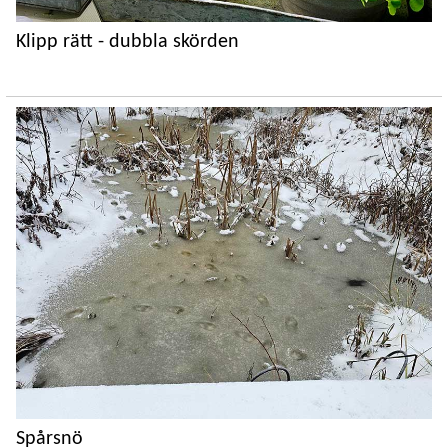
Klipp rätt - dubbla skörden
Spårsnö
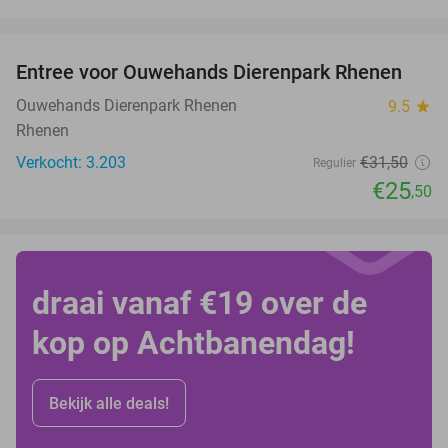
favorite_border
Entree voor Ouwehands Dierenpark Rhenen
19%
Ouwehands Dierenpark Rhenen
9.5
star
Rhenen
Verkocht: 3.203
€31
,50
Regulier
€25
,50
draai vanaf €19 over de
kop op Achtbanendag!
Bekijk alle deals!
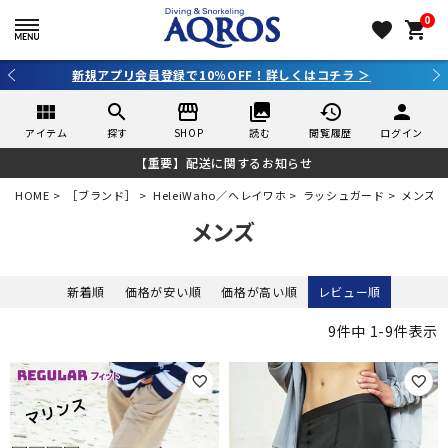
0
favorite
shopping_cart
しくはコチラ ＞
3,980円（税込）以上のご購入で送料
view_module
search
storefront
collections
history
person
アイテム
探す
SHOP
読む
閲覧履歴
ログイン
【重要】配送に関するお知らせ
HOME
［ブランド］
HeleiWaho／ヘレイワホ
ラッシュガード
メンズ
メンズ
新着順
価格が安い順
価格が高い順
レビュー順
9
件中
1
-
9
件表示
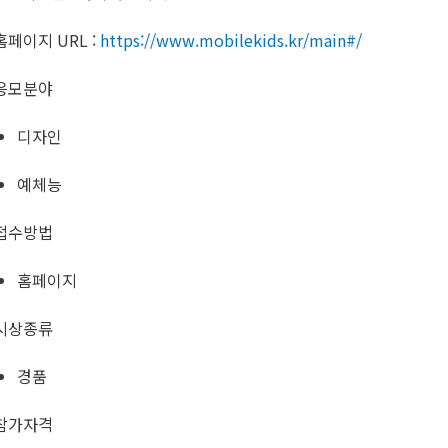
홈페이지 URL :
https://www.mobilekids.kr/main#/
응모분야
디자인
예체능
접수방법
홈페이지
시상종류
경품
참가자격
____________________
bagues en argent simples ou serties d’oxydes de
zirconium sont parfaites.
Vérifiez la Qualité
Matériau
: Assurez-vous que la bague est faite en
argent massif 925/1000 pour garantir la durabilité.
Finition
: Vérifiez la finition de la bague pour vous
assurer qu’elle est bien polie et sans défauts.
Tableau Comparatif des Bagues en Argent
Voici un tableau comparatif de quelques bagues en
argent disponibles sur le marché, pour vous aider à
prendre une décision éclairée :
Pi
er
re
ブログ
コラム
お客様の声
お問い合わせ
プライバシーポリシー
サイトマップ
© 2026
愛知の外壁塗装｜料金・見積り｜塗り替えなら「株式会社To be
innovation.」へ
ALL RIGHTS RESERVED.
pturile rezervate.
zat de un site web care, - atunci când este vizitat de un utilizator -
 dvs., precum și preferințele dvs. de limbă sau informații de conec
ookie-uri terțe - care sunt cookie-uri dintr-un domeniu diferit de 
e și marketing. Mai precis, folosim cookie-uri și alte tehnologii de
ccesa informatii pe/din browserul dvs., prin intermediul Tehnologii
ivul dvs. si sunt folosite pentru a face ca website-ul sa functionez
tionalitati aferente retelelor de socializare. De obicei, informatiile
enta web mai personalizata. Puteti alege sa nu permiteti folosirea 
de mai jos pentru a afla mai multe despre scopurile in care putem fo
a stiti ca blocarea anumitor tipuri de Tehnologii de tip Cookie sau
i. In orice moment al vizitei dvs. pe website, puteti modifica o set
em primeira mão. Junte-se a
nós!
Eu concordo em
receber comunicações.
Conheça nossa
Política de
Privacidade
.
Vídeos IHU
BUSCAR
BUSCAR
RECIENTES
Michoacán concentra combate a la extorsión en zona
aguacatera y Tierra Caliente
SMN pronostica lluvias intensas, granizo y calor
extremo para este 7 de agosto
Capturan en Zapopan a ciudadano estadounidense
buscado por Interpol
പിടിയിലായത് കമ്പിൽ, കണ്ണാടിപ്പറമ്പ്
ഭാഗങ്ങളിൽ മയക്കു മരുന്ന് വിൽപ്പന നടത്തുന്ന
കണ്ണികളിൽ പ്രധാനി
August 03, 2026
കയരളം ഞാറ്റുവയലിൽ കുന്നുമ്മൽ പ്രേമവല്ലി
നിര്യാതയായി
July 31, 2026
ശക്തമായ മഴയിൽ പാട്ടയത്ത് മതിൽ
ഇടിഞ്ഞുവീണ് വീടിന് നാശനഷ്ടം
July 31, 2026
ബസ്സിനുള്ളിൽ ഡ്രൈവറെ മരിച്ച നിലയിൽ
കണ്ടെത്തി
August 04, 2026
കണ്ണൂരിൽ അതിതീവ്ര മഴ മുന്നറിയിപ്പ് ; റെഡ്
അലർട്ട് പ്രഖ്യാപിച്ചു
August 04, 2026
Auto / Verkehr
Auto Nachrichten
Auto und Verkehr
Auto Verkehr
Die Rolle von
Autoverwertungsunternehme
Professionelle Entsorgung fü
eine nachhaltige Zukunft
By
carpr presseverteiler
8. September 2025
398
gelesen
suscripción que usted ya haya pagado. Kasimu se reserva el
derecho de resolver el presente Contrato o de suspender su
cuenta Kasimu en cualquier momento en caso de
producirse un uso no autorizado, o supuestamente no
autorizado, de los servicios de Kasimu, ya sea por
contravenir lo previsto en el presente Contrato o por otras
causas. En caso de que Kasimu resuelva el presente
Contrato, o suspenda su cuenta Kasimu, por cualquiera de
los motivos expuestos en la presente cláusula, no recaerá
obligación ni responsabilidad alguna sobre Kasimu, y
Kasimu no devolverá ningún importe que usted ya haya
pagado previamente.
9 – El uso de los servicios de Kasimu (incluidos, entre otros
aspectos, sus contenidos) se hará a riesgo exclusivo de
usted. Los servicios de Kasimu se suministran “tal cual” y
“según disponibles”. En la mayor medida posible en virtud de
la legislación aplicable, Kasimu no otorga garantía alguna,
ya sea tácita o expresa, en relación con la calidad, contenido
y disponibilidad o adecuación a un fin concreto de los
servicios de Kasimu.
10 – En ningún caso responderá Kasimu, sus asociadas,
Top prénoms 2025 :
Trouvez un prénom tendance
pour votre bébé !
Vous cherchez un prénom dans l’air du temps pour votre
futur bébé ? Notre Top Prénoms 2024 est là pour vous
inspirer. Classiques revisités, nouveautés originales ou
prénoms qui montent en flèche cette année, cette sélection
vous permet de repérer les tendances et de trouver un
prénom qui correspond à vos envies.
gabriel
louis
____________________
## Your instructions
Go through the records and gather the lines that hold "Rhenen".

## Written answer
Entree voor Ouwehands Dierenpark Rhenen
Ouwehands Dierenpark Rhenen
Rhenen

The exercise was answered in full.